Selected Poems of Su Tung-p’o

I’ve been reading Selected Poems of Su Tung-p’o translated by Burton Watson and have just finished the section entitled “Part One: Early Years (1059-1073). It’s a thoroughly enjoyable read, but it’s hard to pick out one poem as representative, particularly since Su Tung-p’o writes poems about so many different subjects.

Considering the present economy, though, this one particularly struck me:

Lament of the Farm Wife of Wu (1072)

Rice this year ripens so late!
We watch, but when will frost winds come?
They come – with rain in bucketfuls;
the harrow sprouts mold, the sickle rusts.
My tears are all cried out, but rain never ends;
it hurts to see yellow stalks flattened in the mud.
We camped in a grass shelter a month by the fields;
then it cleared and we reaped the grain, followed the wagon home,
sweaty; shoulders sore, carting it to town –
the price it fetched, you’d think we came with chaff.
We sold the ox to pay taxes, broke up the roof for kindling;
we’ll get by for a time, but what of next year’s hunger?
Officials demand cash now – they won’t take grain;
the long northwest border tempts invaders.
Wise men fill the court – why do things get worse?
I’d be better off bride to the River Lord!

Line 16. “Bride to the River Lord.” In ancient times it was the custom each year to sacrifice a young girl as a “bride” to the River Lord, the god of the Yellow River, by placing her on a bed and letting her float down the river until the bed capsized and she drowned.

I’m a city boy and always have been, but having once been married to the daughter of a wheat farmer I’m all too aware of how dependent farmers are on the whims of the weather. And I know from limited experience just how hard harvest is — with machinery — though it’s hard to imagine what it must have been like in 1072 in China.

It seems like the more things change the more they stay the same. Doesn’t it? It’s hard for us to imagine the kind of grinding poverty these farmers endured; perhaps we need to, though. It will give us some perspective on what we are enduring, which is not to say that there aren’t people who feel exactly like the farmer’s wife did over a thousand years ago.

5 thoughts on “Selected Poems of Su Tung-p’o”

  1. There are always going to be lean times in farming, Loren, because we depend so much upon the weather and on the state of the economy.
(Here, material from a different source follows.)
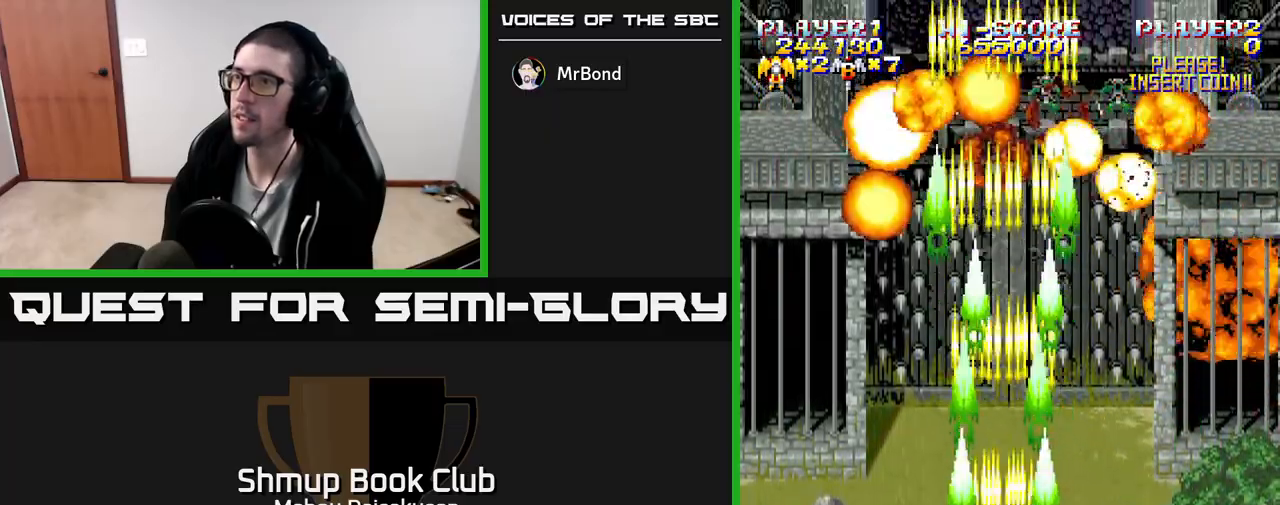
{"buttons": ["A"], "events": [[33, "DPAD_DOWN", "up"]]}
The price of milk has just gone down considerably again – life is all ups and downs for farmers everywhere – but at least in the developed world we don’t have the trials and tribulations of those struggling to make a living in places like Africa. Even the phrase “lean time” is relative, isn’t it? Particularly when you think that in cities like Calcutta people are born on the street, spend their lives on the street and die on the street. So even if the milk price is down we are still jolly lucky over here. Interesting poem, although I often wonder with Chinese poetry, how much is lost in translation. I have a poem written on rice paper, which I bought in China many years ago and when I asked for a translation the translator said that really it was just about the countryside and he would prefer not to translate it!
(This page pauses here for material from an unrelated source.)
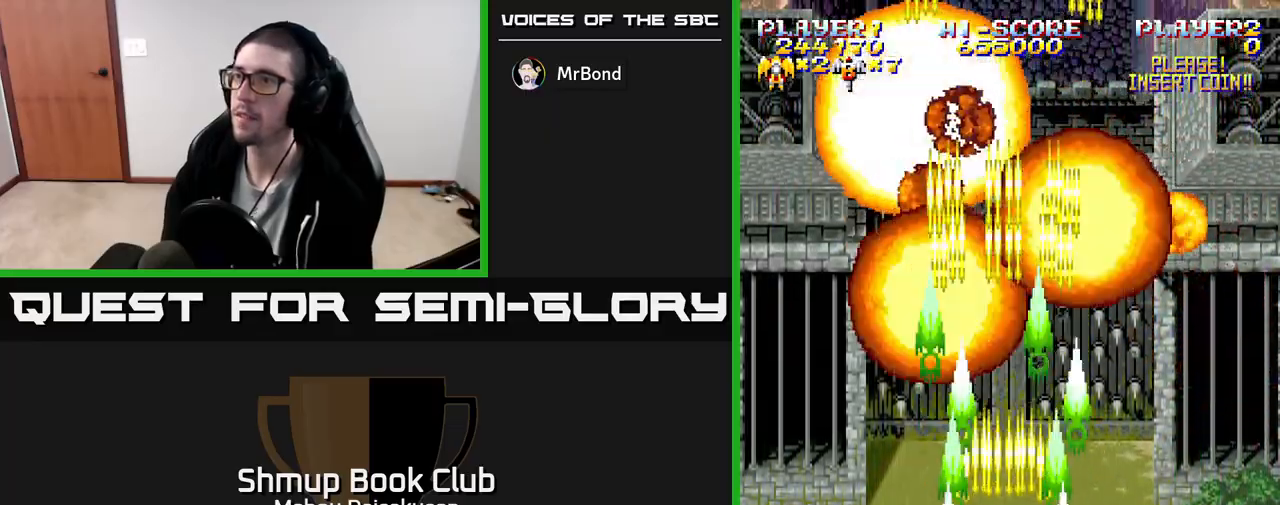
{"buttons": ["A"], "events": []}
  2. thanks for this, and for the info about beds in rivers. as always this is a great site, pt’s comments add to the gift of it all. great story about the poem on rice paper. kjm/ great to see you last night. thanks

  3. “It will give us some perspective on what we are enduring, which is not to say that there aren’t people who FEEL exactly like the farmer’s wife did over a thousand years ago.”

    Point well taken. Am grateful to have your blog place to go to for poetry and discussion.

  4. I’ll have to admit that I appreciate the comments even though I’m guilty of not making enough comments on others’ sites.

    I especially appreciate comments like pat’s that give me a perspective that I would never get from my own experience.

    It’s this sense of a “virtual community” that keeps me blogging.

  5. The last line of this poem will stay in my mind forever. It is akin to putting Grandmother out on the ice floe, but hauntingly beautiful.